Эрнесто меж тем сбросил плащ и сел за стол, глядя в удаляющуюся спину, однако ничего больше не спросил. Он был серьезен и казался чем-то глубоко озабоченным. Рассеянно поднеся руки к огню, монах несколько минут молчал, но Орсо был благодарен за это: потрясение все еще не отпустило, его дробно колотило, липкий пот тек меж лопаток.

Вдруг Альбинони глубоко вздохнул и обратился к лейтенанту:

— Клаудио. Простите за спешку и суету. У меня был чертовски тяжелый день. — Запнувшись, он долго и нервно потирал руки, уже раскрасневшиеся от жара, а потом заговорил ровнее: — Давайте без предисловий. Признаться, мне давно нигде не было так спокойно, как в этом городке. Но здесь не получится отсиживаться вечно. Я хочу вновь спросить вас, друг мой: что вы намерены делать дальше?

Орсо ответил, стараясь произносить слова размеренно:

— То же, что планировал и прежде. Я собираюсь покинуть Италию и выбрать уголок потише.

Монах вынул четки и придвинулся так близко к очагу, что Орсо на миг обеспокоился, не затлеет ли край рясы. А Альбинони поднял голову, глядя офицеру прямо в глаза:

— Клаудио. В сущности, я пришел попрощаться. Сегодня я получил извещение от моего стряпчего из Генуи. У нас все готово. Мы с Фридой уезжаем в индийские колонии.

Орсо на секунду прикрыл глаза:

— Вот как… Что ж, Эрнесто. Счастливого вам пути.

Рассеянно кивнув, клирик повертел в руках четки и бросил их на стол, и в этом движении лейтенанту вдруг почудилось смятение.

— Эрнесто, — негромко сказал он, — вы чем-то встревожены?

Тот отер ладонями лицо и отодвинулся от огня.

— Я уже давно не знаю покоя, и сейчас, когда наши с сестрой мытарства должны наконец завершиться, мне еще неспокойнее. Видите ли, Клаудио, наш с Фредерикой отец был казнен как военный преступник. И эхо его грехов, видимо, еще не отзвучало. За нами идет охота, друг мой. И, что всего хуже, я подозреваю, что возглавляет ее очень… близкий нам человек. Мы должны спешить с отъездом, хотя я надеялся лучше подготовиться к нему.

Орсо нахмурился:

— Эрнесто…

Но Альбинони перебил его:

— Погодите, Клаудио, я не все сказал. Я долго сомневался, заводить ли с вами этот разговор, но… выслушайте меня. Мы успели сблизиться с вами. И право, вы очень скрасили наши скитания. Более того… вы стали мне другом. А я уже забыл, каково это. И сейчас я хочу спросить, Клаудио… — Клирик сделал паузу и решительно проговорил: — Хотите поехать с нами?
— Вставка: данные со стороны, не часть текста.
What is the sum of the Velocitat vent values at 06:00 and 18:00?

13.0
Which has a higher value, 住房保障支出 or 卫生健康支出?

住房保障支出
Лейтенант ответил не сразу. Он отвел взгляд и больно прикусил губу.

— Вы подобрали меня в придорожной грязи, Эрнесто. Меня разыскивают бесчисленные наемные головорезы. И, поверьте, вовсе не за прекрасную душу и чистые руки. Вы совсем не знаете меня. Черт меня подери, если я понимаю вас!
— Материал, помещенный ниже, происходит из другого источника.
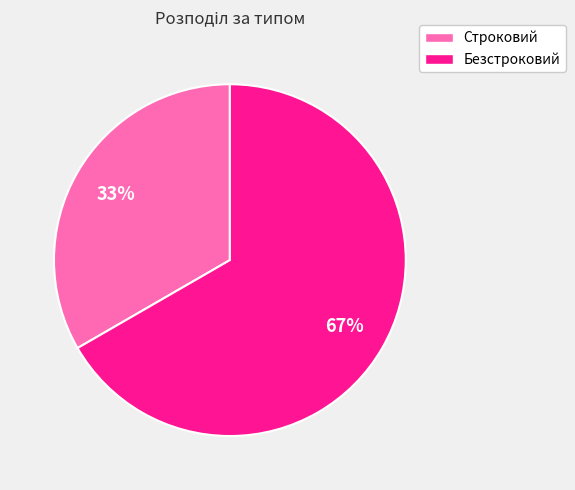

Is Безстроковий the majority of the pie?

Yes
А Альбинони вскинул обезображенное лицо, и огромные черные глаза полыхнули:

— Я кажусь вам идиотом, Клаудио?! Вы дьявольски правы, — отрезал он жестко и зло, — но зря мните, что я не знаю, на что способны люди. Я прекрасно осведомлен, что мы за гнусное, гнилое племя. И в курсе, что в мире никому, совершенно никому нельзя доверять. Не удивлюсь даже, если знаю об этом лучше вас… Но вы в том же положении, что мы с сестрой. И вы… вы заслуживаете шанса на новую жизнь.
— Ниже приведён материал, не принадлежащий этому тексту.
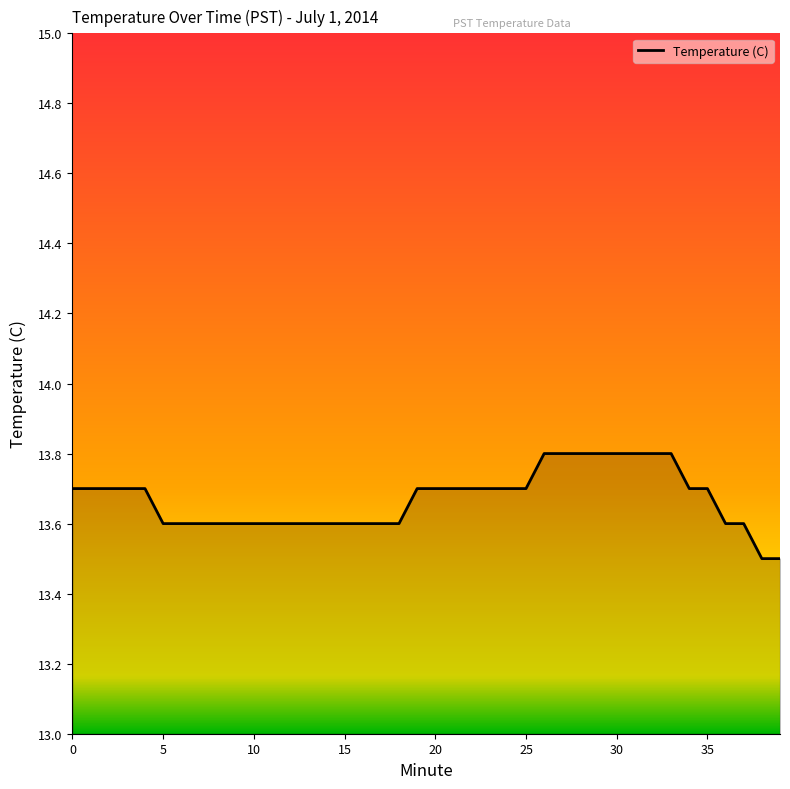

What is the greatest value displayed?

13.8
Орсо молчал, глядя в очаг и с бессмысленной пристальностью следя, как багрово-оранжевые чешуйки уцелевшей на полешке коры медленно скручиваются раскаленными завитками. Вот оно. Пришло само. То, за что он даже не думал бороться. Припорхнуло непуганой пичужкой и село прямо на ладонь, только сожми пальцы. Он останется с Альбинони. Он скажет Фредерике все, что выжигает его изнутри день за днем. Он будет рядом всегда, чтобы она не боялась ни темноты, ни потерь, ни одиночества. К черту Московию. К черту сказочных варваров в мехах, осыпанных алмазами. Он поедет в Индию за своей собственной сказкой, и пусть весь остальной мир катится в ад. Вот сейчас, сейчас же. Сжать пальцы, пока пичужка не улетела.